Give the class a five-minute warning, and then a two-minute warning, to ease the transition from one activity to the next. Devise a plan for students for whom change is especially difficult. Assign them to a special task, like collecting classmates’ papers, to help them maintain self-control.
Use a daily report card.
This tool allows a child’s teacher and parents to monitor academic and behavioral goals — and gives the child a chance to earn rewards. Each day, the teacher records whether the goals were met, and the child takes the report card home to show his parents.
So what can parents do at home to enforce the appropriate behaviors learned at school?

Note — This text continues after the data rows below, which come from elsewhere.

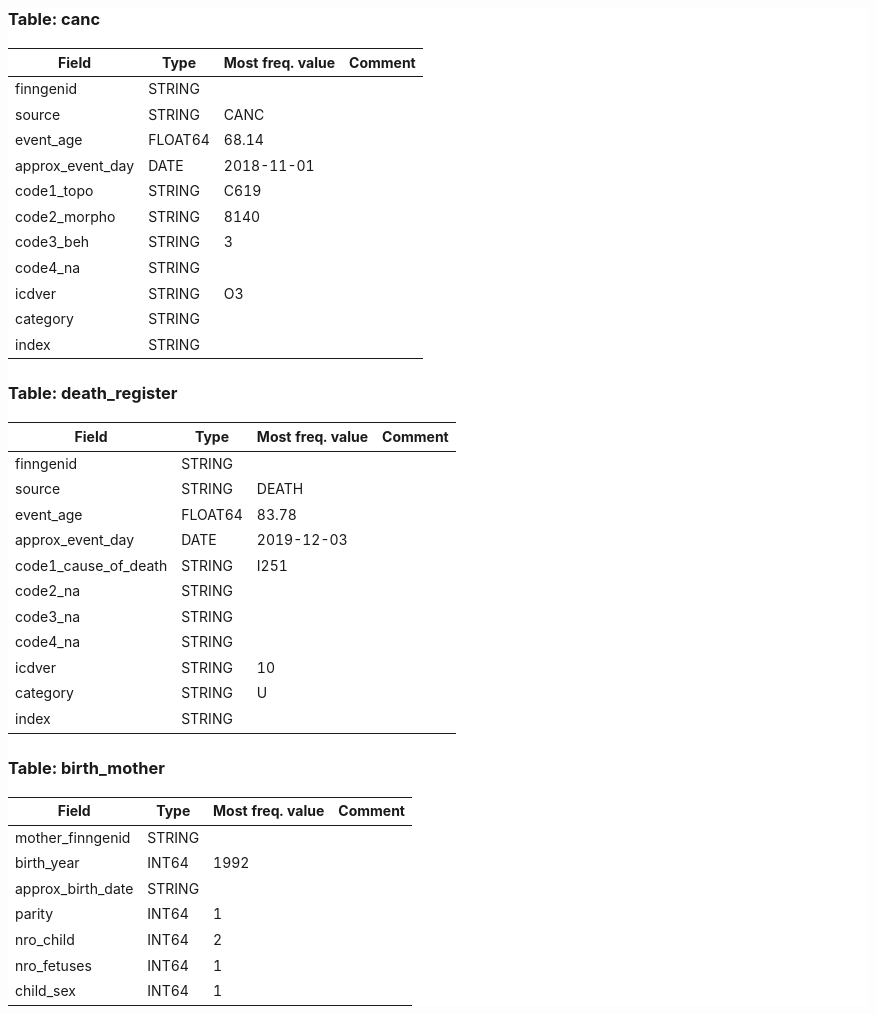 ### Table: canc

| Field | Type | Most freq. value | Comment |
| --- | --- | --- | --- |
| finngenid | STRING |  |  |
| source | STRING | CANC |  |
| event_age | FLOAT64 | 68.14 |  |
| approx_event_day | DATE | 2018-11-01 |  |
| code1_topo | STRING | C619 |  |
| code2_morpho | STRING | 8140 |  |
| code3_beh | STRING | 3 |  |
| code4_na | STRING |  |  |
| icdver | STRING | O3 |  |
| category | STRING |  |  |
| index | STRING |  |  |

### Table: death_register

| Field | Type | Most freq. value | Comment |
| --- | --- | --- | --- |
| finngenid | STRING |  |  |
| source | STRING | DEATH |  |
| event_age | FLOAT64 | 83.78 |  |
| approx_event_day | DATE | 2019-12-03 |  |
| code1_cause_of_death | STRING | I251 |  |
| code2_na | STRING |  |  |
| code3_na | STRING |  |  |
| code4_na | STRING |  |  |
| icdver | STRING | 10 |  |
| category | STRING | U |  |
| index | STRING |  |  |

### Table: birth_mother

| Field | Type | Most freq. value | Comment |
| --- | --- | --- | --- |
| mother_finngenid | STRING |  |  |
| birth_year | INT64 | 1992 |  |
| approx_birth_date | STRING |  |  |
| parity | INT64 | 1 |  |
| nro_child | INT64 | 2 |  |
| nro_fetuses | INT64 | 1 |  |
| child_sex | INT64 | 1 |  |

How to Teach Impulse Control at Home

Be explicit about how your child is to behave.
Instead of telling her to “be good” at the playground, tell her to “wait in line for the slide, and don’t push.”
Hold your child accountable for his actions.
Keep punishments short and appropriate, but let them remind your child that he is responsible for his own behavior. A good rule of thumb for time-outs is one minute for each year of a child’s age.
Discourage a problem behavior by “charging” for each infraction.
This strategy rewards your child for not engaging in an inappropriate behavior, such as interrupting your phone calls.
How it works:
  • Determine, roughly, how many times a week your child interrupts you during a phone call, and fill a jar with slightly fewer quarters.
  • Tell your child that these are hers to keep at the end of the week, but that you will remove one each time she interrupts a call.
  • As the behavior begins to diminish, reduce the number of quarters you put in the jar at the beginning of the week.

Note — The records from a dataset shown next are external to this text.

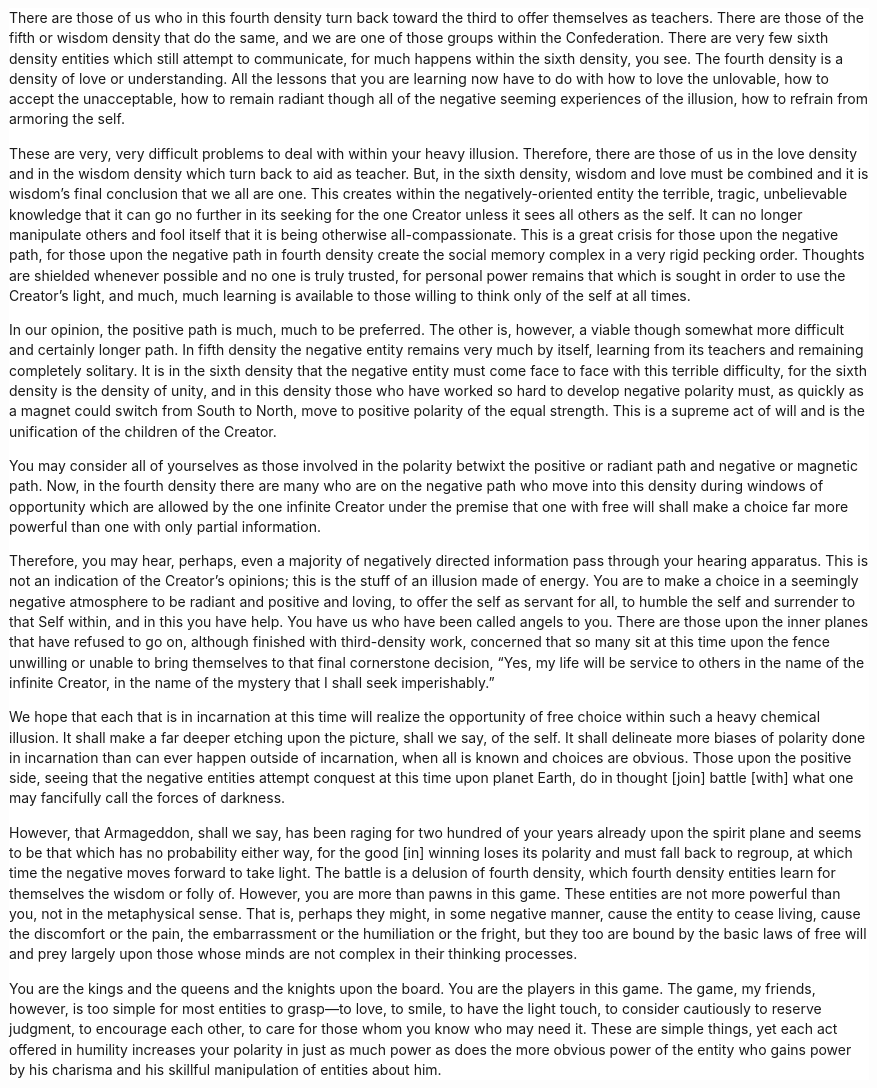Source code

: <p>There are those of us who in this fourth density turn back toward the third to offer themselves as teachers. There are those of the fifth or wisdom density that do the same, and we are one of those groups within the Confederation. There are very few sixth density entities which still attempt to communicate, for much happens within the sixth density, you see. The fourth density is a density of love or understanding. All the lessons that you are learning now have to do with how to love the unlovable, how to accept the unacceptable, how to remain radiant though all of the negative seeming experiences of the illusion, how to refrain from armoring the self.</p>
<p>These are very, very difficult problems to deal with within your heavy illusion. Therefore, there are those of us in the love density and in the wisdom density which turn back to aid as teacher. But, in the sixth density, wisdom and love must be combined and it is wisdom’s final conclusion that we all are one. This creates within the negatively-oriented entity the terrible, tragic, unbelievable knowledge that it can go no further in its seeking for the one Creator unless it sees all others as the self. It can no longer manipulate others and fool itself that it is being otherwise all-compassionate. This is a great crisis for those upon the negative path, for those upon the negative path in fourth density create the social memory complex in a very rigid pecking order. Thoughts are shielded whenever possible and no one is truly trusted, for personal power remains that which is sought in order to use the Creator’s light, and much, much learning is available to those willing to think only of the self at all times.</p>
<p>In our opinion, the positive path is much, much to be preferred. The other is, however, a viable though somewhat more difficult and certainly longer path. In fifth density the negative entity remains very much by itself, learning from its teachers and remaining completely solitary. It is in the sixth density that the negative entity must come face to face with this terrible difficulty, for the sixth density is the density of unity, and in this density those who have worked so hard to develop negative polarity must, as quickly as a magnet could switch from South to North, move to positive polarity of the equal strength. This is a supreme act of will and is the unification of the children of the Creator.</p>
<p>You may consider all of yourselves as those involved in the polarity betwixt the positive or radiant path and negative or magnetic path. Now, in the fourth density there are many who are on the negative path who move into this density during windows of opportunity which are allowed by the one infinite Creator under the premise that one with free will shall make a choice far more powerful than one with only partial information.</p>
<p>Therefore, you may hear, perhaps, even a majority of negatively directed information pass through your hearing apparatus. This is not an indication of the Creator’s opinions; this is the stuff of an illusion made of energy. You are to make a choice in a seemingly negative atmosphere to be radiant and positive and loving, to offer the self as servant for all, to humble the self and surrender to that Self within, and in this you have help. You have us who have been called angels to you. There are those upon the inner planes that have refused to go on, although finished with third-density work, concerned that so many sit at this time upon the fence unwilling or unable to bring themselves to that final cornerstone decision, “Yes, my life will be service to others in the name of the infinite Creator, in the name of the mystery that I shall seek imperishably.”</p>
<p>We hope that each that is in incarnation at this time will realize the opportunity of free choice within such a heavy chemical illusion. It shall make a far deeper etching upon the picture, shall we say, of the self. It shall delineate more biases of polarity done in incarnation than can ever happen outside of incarnation, when all is known and choices are obvious. Those upon the positive side, seeing that the negative entities attempt conquest at this time upon planet Earth, do in thought [join] battle [with] what one may fancifully call the forces of darkness.</p>
<p>However, that Armageddon, shall we say, has been raging for two hundred of your years already upon the spirit plane and seems to be that which has no probability either way, for the good [in] winning loses its polarity and must fall back to regroup, at which time the negative moves forward to take light. The battle is a delusion of fourth density, which fourth density entities learn for themselves the wisdom or folly of. However, you are more than pawns in this game. These entities are not more powerful than you, not in the metaphysical sense. That is, perhaps they might, in some negative manner, cause the entity to cease living, cause the discomfort or the pain, the embarrassment or the humiliation or the fright, but they too are bound by the basic laws of free will and prey largely upon those whose minds are not complex in their thinking processes.</p>
<p>You are the kings and the queens and the knights upon the board. You are the players in this game. The game, my friends, however, is too simple for most entities to grasp—to love, to smile, to have the light touch, to consider cautiously to reserve judgment, to encourage each other, to care for those whom you know who may need it. These are simple things, yet each act offered in humility increases your polarity in just as much power as does the more obvious power of the entity who gains power by his charisma and his skillful manipulation of entities about him.</p>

Special Rules for Special Occasions

Go easy on minor missteps.
If your child spills milk because he’s pouring it quickly, help him clean the mess, talk to him about the importance of being careful, and move on.
Anticipate potentially explosive situations.
Children with ADHD need consistency and routine, but the unpredictable will sometimes happen.
Prepare your child for special occasions: Explain where you’re going, who will be there, what activities are planned, and how he should behave. Plan a way for him to signal you if he’s becoming overwhelmed, such as putting his hand in yours. (You can do the same if you sense a meltdown in the making.)